Sunday, September 25, 2005
Grown Up Mac n' Cheese
Here's a recipe from Bon Appetit (Nov. 2004) that I've made twice now and really like. If you like macaroni and cheese, but want to try it at a different level (it's much more high brow than throwing milk, butter, and a package of orange-colored "cheese" in a pan), then you should try this. You won't be sorry.Mac and Cheese with Bacon, Shiitake Mushrooms, and Corn
12 oz. elbow macaroni
6 thick-cut bacon slices, cut crosswise into 1/2 inch pieces
1/2 cup thinly sliced stemmed shiitake mushrooms
2 large shallots, chopped
2 garlic cloves, chopped
1 1/4 cups whipping cream
1 cup frozen white corn kernels, thawed
1 cup grated Parmesan cheese, divided
2 TBS chopped fresh parsley
1 1/2 cups coarsely grated sharp cheddar cheese
Cook macaroni in boiling water until tender but still firm to bite. Drain.

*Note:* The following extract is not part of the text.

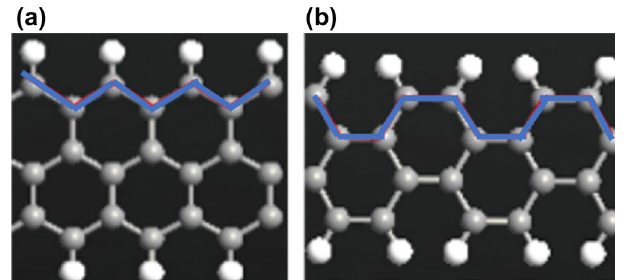
Figure 2. Graphene nanoribbons types. ( a ) Zigzag nanoribbon ( b ) armchair nanoribbon. Produced by QuantumATK software (version 2018.06).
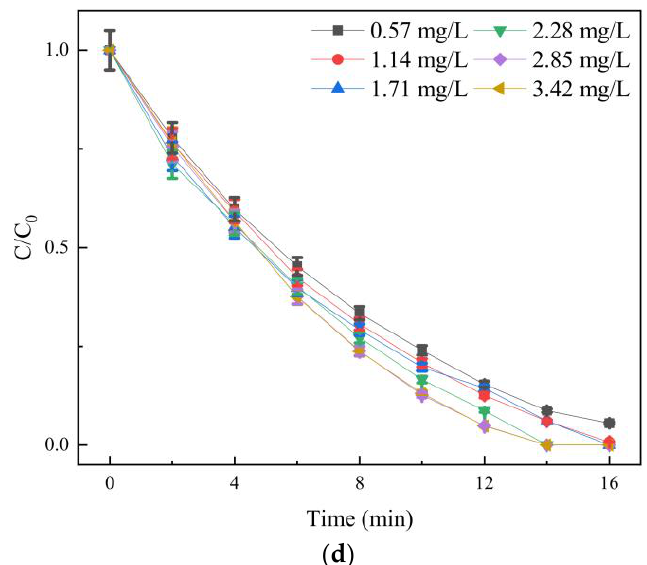
Figure 5. The effects of different oxidant dosages on SDZ degradation in O 3 , O 3 /UV, and O 3 /PMS processes (reaction conditions: SDZ = 10 mg/L, O 3 = 3 mg/L, UV = 0.9 mw/cm 2 , T = 25 ± 0.5 °C, pH = 6.8 ± 0.1; ( a – c ) O 3 = 1, 2, 3, 4, 5, 6 mg/L; ( c ) PMS = 22.8 mg/L; ( d ) PMS = 5.7, 11.4, 17.1, 22.8, 28.5, 34.2 mg/L, O 3 = 3 mg/L). ( a ) Ozone dosage in O 3 , ( b ) Ozone dosage in O 3 /UV, ( c ) Ozone dosage in O 3 /PMS, ( d ) PMS dosage in O 3 /PMS. Table 4. Pseudo-first-order rate constants of O 3 , O 3 /UV, and O 3 /PMS under different ozone dosage conditions (reaction conditions: SDZ = 10 mg/L, O 3 = 3 mg/L, UV = 0.9 mw/cm 2 , T = 25 ± 0.5 °C, pH = 6.8 ± 0.1, O 3 = 1, 2, 3, 4, 5, 6 mg/L; PMS = 22.8 mg/L).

Preheat broiler. Butter 13x9x2 inch baking dish. Cook bacon in large skillet over med-high heat untl crisp. Transfer to paper towels using a slotted spoon. Add mushrooms to skillet and saute until golden, about 6 minutes. Add shallots and garlic; saute until shallots are golden, about 4 minutes. Ad macaroni, cream, and corn. Toss until sauce coats macaroni, about 3 minutes. Stir in 1/2 cup Parmesan, parsley, and bacon. Transfer to baking dish. Sprinkle with cheddar cheese and remaining Parmesan. Broil until brown, about 3 minutes.